Previous Page Next Page

6.4. Other Honeypot Solutions for Learning About Malware

There are other kinds of honeypot solutions or closely related mechanisms related to learning more about malware. We briefly introduce them now and point out differences from the previous approaches.

6.4.1. Multipot

David Zimmer from iDefense published a tool called Multipot, which is available at http://labs.idefense.com/files/labs/releases/previews/multipot/index.html Multipot is designed to run on Windows system and thus a solution you can use if you do not have a machine running Linux.

Multipot is an emulation-based honeypot designed to capture malicious code that spreads through various exploits across the Internet. It is similar to nepenthes and also emulates the vulnerable parts of network services. In addition, it also emulates popular backdoors from Remote Access Trojans (RATs). Zimmer provides five examples of use cases for Multipot on the project's website:

As you can see, this is basically the same as for nepenthes. The project site also contains more information on how to extend Multipot and references on how to configure the tool.

6.4.2. HoneyBOT

HoneyBOT is a Windows-based low-interaction honeypot solution. Its basic idea is very similar to the one from nepenthes and honeytrap: It emulates vulnerabilities in network services. HoneyBOT works by opening many UDP and TCP listening sockets on the honeypot machine and then emulates vulnerabilities on these ports.

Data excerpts
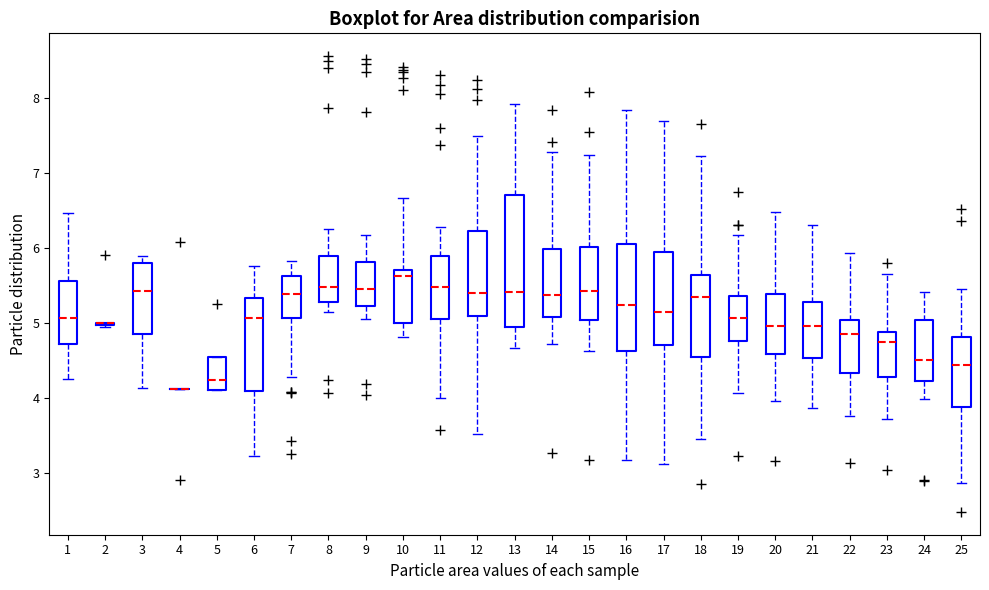

Which box is the tallest, from its lower edge to its upper edge?

13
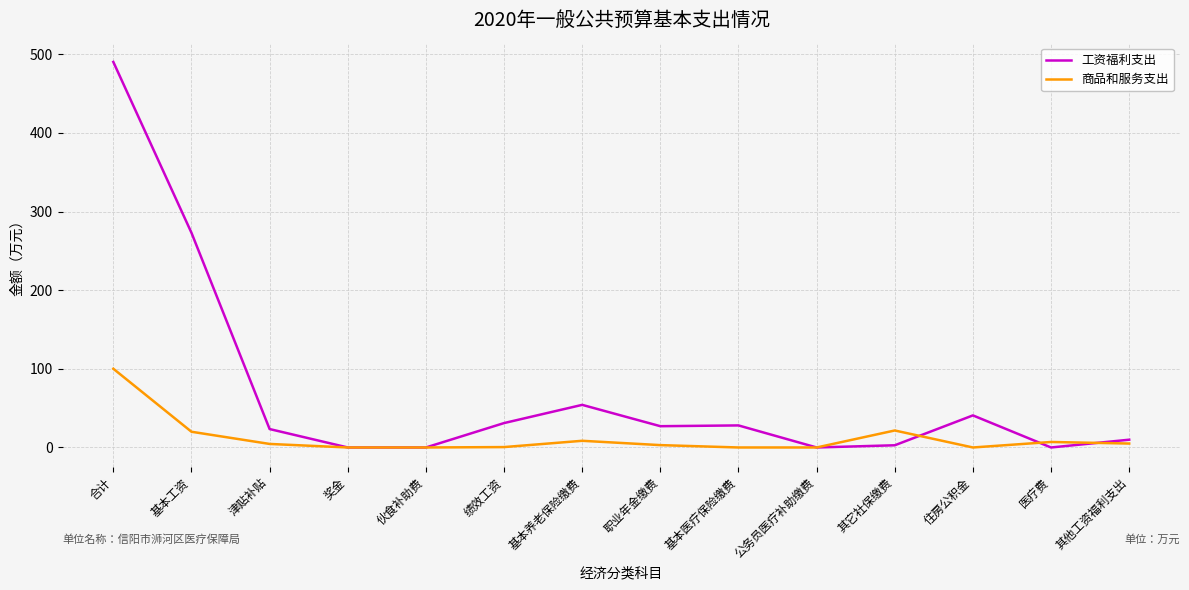

Where does the 商品和服务支出 series first go above 4?

合计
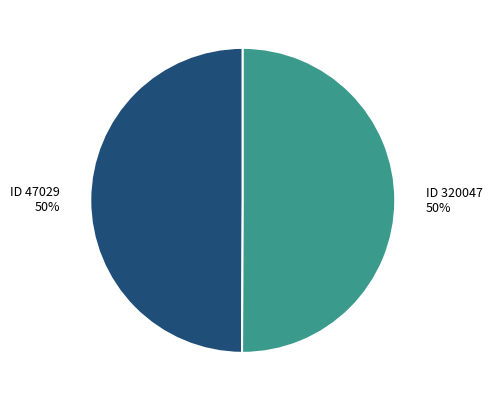

To the nearest percent, what is the average slice percentage?

50%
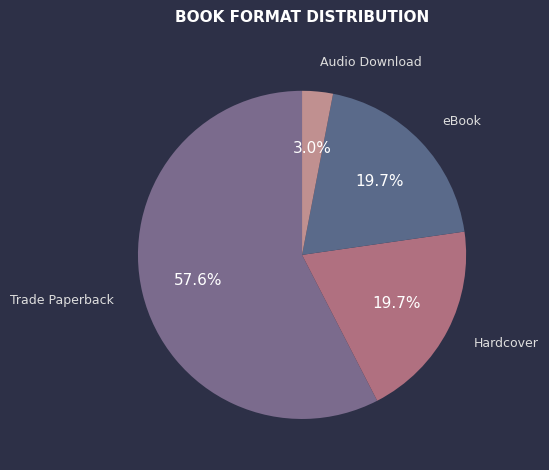

Does any single category account for the majority?

Yes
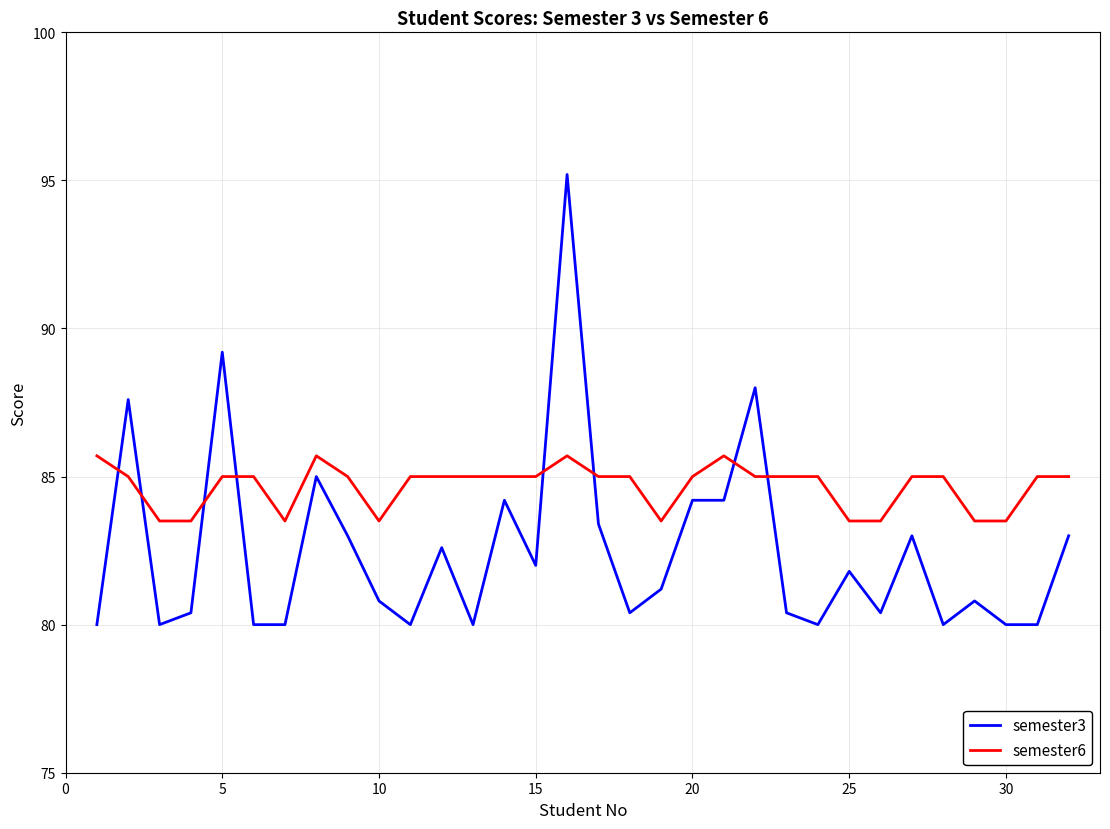

Rank the series by their average value, from highest to lowest.

semester6, semester3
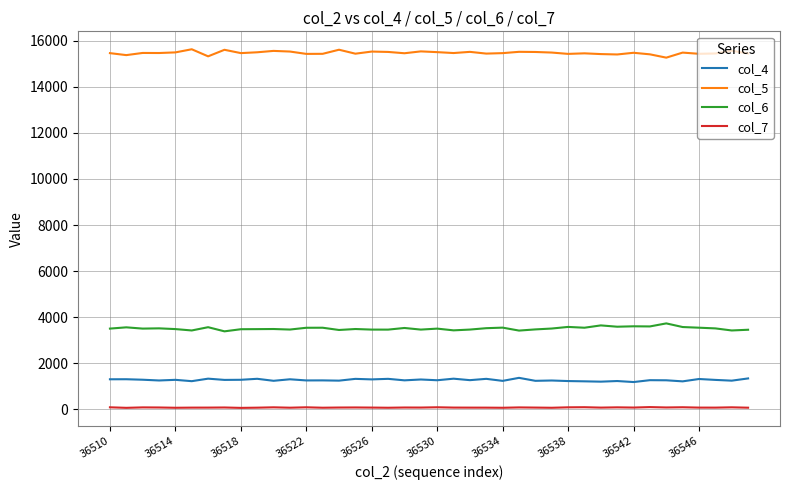

Which series has the largest total across all categories?

col_5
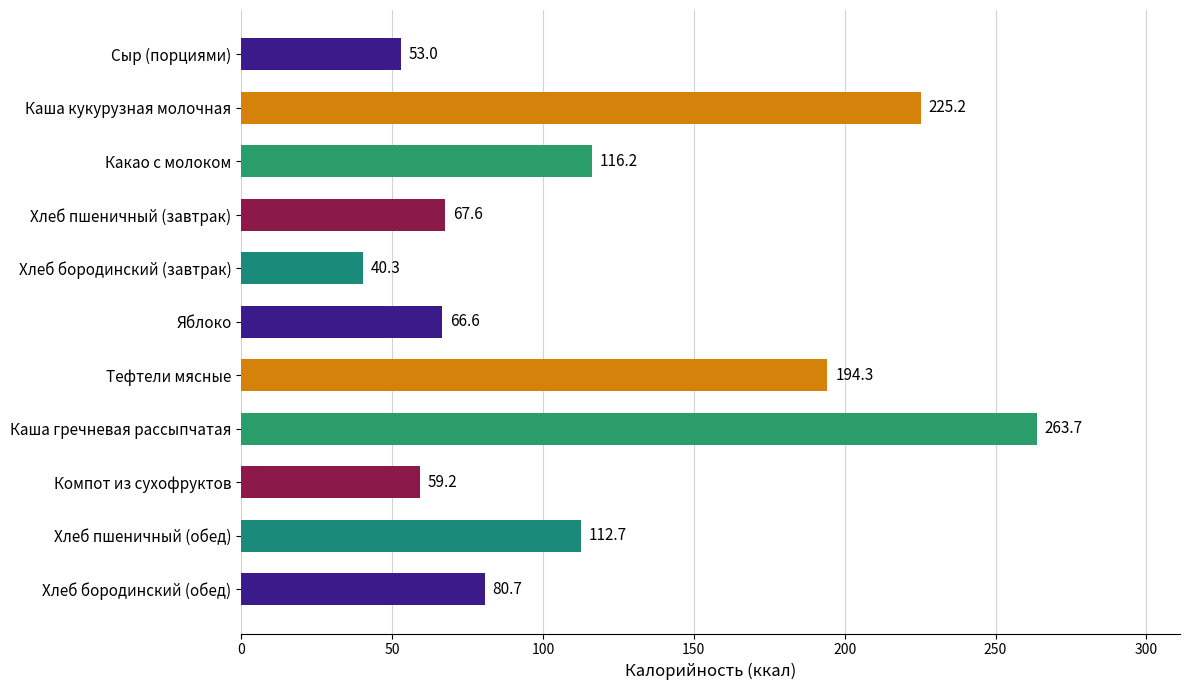

Reading bottom to top, extract all data points from this chart.

80.7	112.7	59.2	263.7	194.3	66.6	40.3	67.6	116.2	225.2	53.0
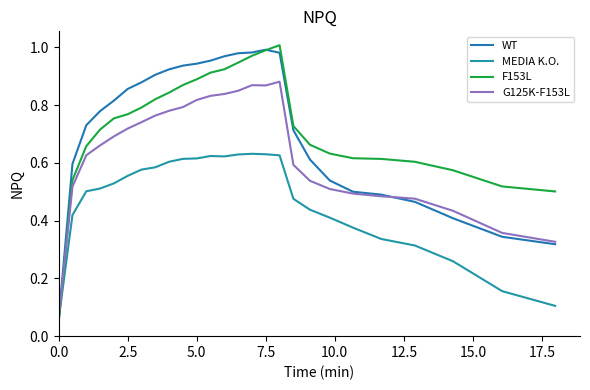

True or false: G125K-F153L and MEDIA K.O. cross at least once.

False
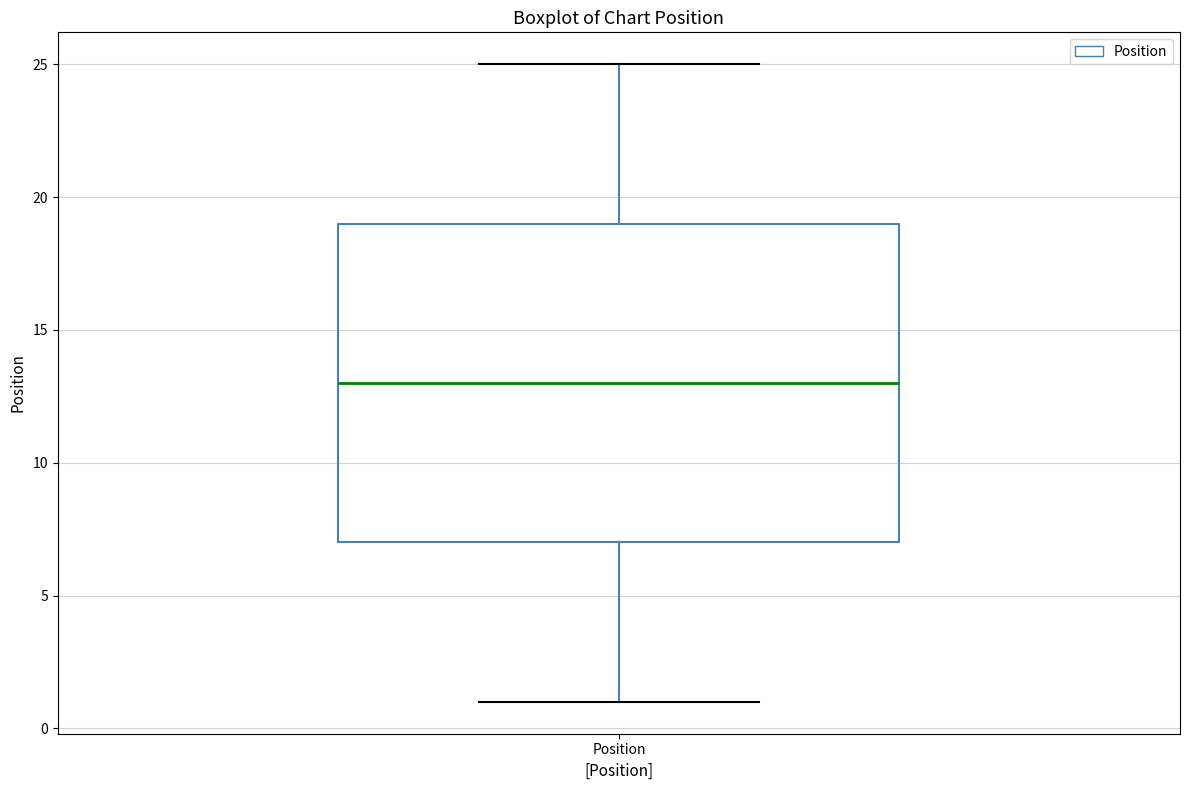

Where does the lower whisker of the box for Position end on the y-axis? The values are not printed on the chart, so give them approximately, as read against the axis.

1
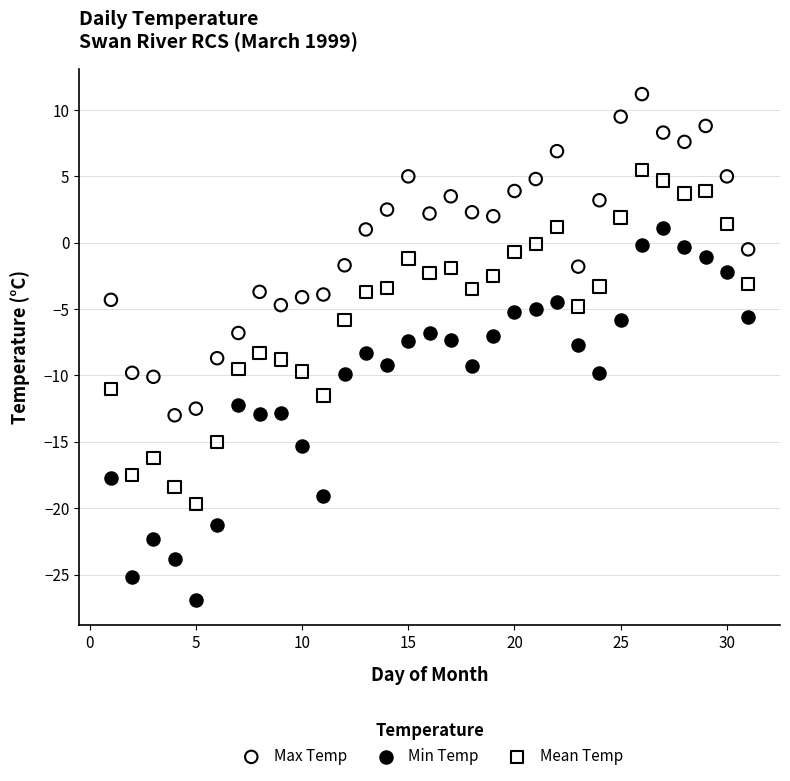

Which series has the largest Y range (max minus min)?

Min Temp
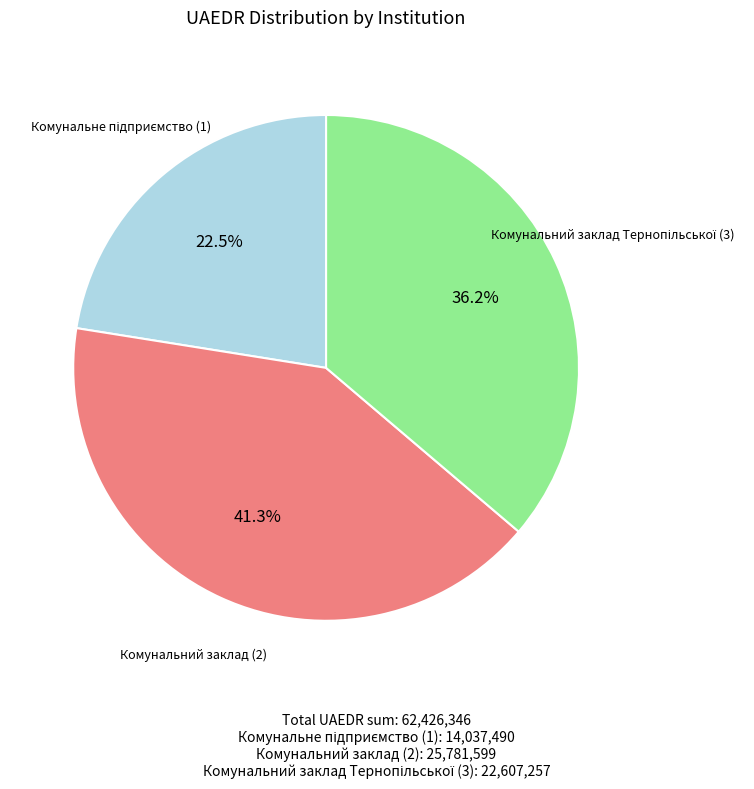

Is there a majority slice in this chart?

No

Task - Repeat the honeypot passage word for word from "There are other" to "the previous approaches.".

Response -
There are other kinds of honeypot solutions or closely related mechanisms related to learning more about malware. We briefly introduce them now and point out differences from the previous approaches.